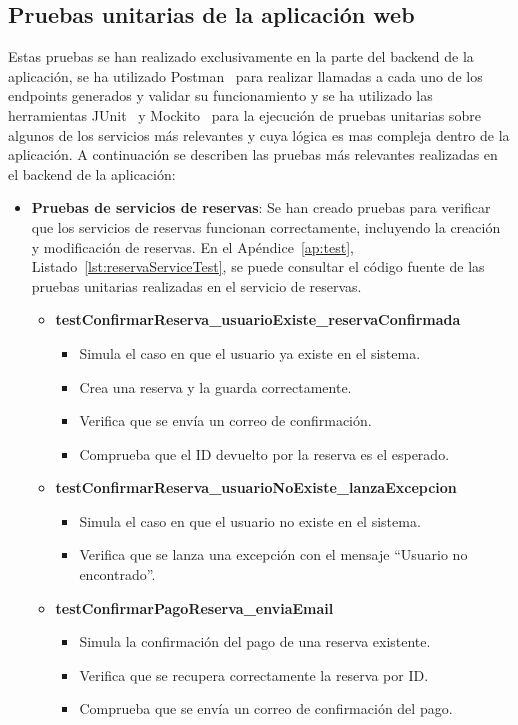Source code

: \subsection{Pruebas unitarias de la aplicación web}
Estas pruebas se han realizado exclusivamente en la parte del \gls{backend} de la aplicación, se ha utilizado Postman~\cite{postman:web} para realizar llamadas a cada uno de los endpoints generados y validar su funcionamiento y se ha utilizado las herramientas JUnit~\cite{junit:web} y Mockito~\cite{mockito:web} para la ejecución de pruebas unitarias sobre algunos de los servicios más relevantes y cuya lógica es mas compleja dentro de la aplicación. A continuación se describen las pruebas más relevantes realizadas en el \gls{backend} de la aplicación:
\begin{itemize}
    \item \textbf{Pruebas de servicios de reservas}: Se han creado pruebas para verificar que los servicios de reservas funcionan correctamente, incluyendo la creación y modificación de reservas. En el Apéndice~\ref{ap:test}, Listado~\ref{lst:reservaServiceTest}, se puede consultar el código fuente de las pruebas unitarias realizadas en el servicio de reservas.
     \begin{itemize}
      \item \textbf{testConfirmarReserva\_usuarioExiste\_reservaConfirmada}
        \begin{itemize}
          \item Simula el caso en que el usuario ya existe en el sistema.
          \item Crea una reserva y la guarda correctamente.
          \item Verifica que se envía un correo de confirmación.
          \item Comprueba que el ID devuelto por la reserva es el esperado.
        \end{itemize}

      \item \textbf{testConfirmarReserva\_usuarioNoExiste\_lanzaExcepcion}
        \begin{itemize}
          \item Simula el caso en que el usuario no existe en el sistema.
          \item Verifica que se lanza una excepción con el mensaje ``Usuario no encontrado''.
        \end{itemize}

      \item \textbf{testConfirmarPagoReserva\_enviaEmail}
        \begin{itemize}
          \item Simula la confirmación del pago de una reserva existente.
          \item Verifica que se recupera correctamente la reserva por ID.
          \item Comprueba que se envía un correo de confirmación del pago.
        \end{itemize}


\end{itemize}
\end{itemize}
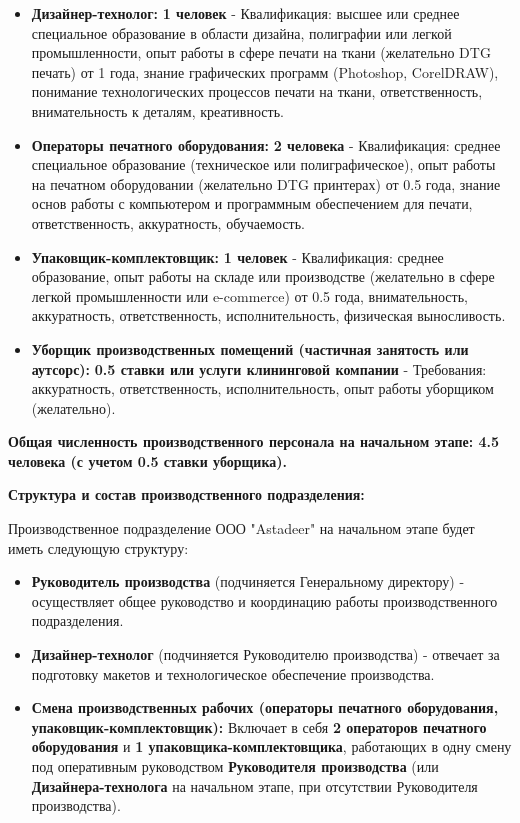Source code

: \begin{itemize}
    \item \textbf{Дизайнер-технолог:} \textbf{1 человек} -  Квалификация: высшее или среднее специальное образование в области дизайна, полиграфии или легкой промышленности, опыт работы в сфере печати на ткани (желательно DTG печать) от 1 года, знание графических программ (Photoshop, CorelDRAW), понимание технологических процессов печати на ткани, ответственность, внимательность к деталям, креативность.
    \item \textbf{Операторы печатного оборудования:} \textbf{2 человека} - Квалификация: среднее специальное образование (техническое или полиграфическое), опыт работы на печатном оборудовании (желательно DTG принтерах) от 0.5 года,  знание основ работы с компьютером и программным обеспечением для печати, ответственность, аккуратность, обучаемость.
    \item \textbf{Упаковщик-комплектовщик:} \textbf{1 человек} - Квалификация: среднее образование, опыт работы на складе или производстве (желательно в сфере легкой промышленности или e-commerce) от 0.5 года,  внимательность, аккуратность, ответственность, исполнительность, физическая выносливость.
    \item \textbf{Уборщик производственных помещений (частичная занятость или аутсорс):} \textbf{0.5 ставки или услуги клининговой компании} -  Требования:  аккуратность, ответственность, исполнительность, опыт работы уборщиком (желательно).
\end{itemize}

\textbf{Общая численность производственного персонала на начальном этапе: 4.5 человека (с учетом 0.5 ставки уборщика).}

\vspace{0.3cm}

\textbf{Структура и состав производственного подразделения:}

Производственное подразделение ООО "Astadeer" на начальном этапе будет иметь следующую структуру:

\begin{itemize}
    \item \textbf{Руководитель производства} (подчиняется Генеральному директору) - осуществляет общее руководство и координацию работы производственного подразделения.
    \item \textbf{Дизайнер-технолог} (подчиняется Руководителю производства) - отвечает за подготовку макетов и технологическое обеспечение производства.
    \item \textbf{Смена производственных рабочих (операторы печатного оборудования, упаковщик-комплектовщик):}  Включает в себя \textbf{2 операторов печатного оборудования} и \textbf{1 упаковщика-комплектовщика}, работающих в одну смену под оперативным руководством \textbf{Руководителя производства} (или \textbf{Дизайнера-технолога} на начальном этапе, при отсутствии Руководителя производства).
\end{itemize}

◆ ◆ ◆

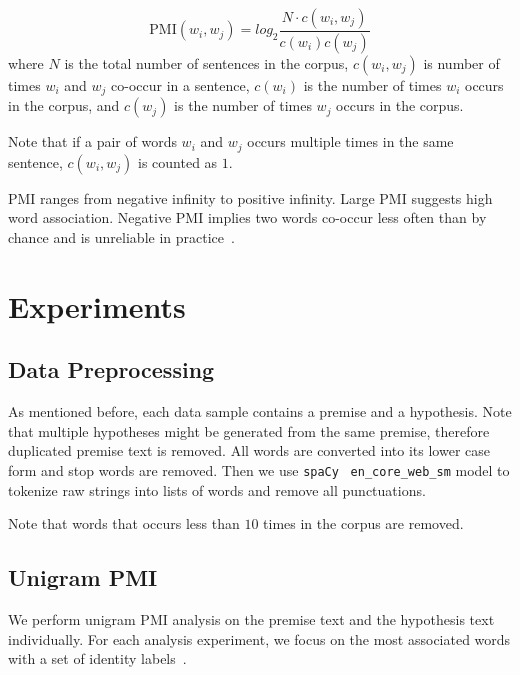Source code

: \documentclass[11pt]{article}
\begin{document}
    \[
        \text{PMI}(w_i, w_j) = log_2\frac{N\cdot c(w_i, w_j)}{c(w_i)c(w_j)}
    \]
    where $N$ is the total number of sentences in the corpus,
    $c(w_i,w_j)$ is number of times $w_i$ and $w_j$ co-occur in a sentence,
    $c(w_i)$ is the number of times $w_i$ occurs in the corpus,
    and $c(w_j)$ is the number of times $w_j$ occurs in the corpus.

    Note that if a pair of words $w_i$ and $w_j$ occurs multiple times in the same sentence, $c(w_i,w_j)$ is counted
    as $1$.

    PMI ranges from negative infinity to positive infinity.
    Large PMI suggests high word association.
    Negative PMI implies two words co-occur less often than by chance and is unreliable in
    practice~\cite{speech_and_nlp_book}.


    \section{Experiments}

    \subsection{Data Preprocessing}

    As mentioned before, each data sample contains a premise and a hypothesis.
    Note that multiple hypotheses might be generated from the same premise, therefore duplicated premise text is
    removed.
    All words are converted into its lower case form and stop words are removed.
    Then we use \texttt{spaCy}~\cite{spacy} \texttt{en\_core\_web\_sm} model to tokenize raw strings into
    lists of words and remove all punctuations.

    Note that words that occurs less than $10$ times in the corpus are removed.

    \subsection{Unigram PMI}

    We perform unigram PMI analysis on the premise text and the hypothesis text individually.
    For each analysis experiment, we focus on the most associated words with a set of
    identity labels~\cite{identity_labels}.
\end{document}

◆ ◆ ◆

• _GOAL OF THE EXERCISE_: Out of the records above, set down only the lines from the one that contains "una reserva existente." through the one that contains "ответственность, аккуратность, обучаемость.", unchanged and without the pictures.

• _ANSWER BOX_:
          \item Simula la confirmación del pago de una reserva existente.
          \item Verifica que se recupera correctamente la reserva por ID.
          \item Comprueba que se envía un correo de confirmación del pago.
        \end{itemize}


\end{itemize}
\end{itemize}
Source code

: \begin{itemize}
    \item \textbf{Дизайнер-технолог:} \textbf{1 человек} -  Квалификация: высшее или среднее специальное образование в области дизайна, полиграфии или легкой промышленности, опыт работы в сфере печати на ткани (желательно DTG печать) от 1 года, знание графических программ (Photoshop, CorelDRAW), понимание технологических процессов печати на ткани, ответственность, внимательность к деталям, креативность.
    \item \textbf{Операторы печатного оборудования:} \textbf{2 человека} - Квалификация: среднее специальное образование (техническое или полиграфическое), опыт работы на печатном оборудовании (желательно DTG принтерах) от 0.5 года,  знание основ работы с компьютером и программным обеспечением для печати, ответственность, аккуратность, обучаемость.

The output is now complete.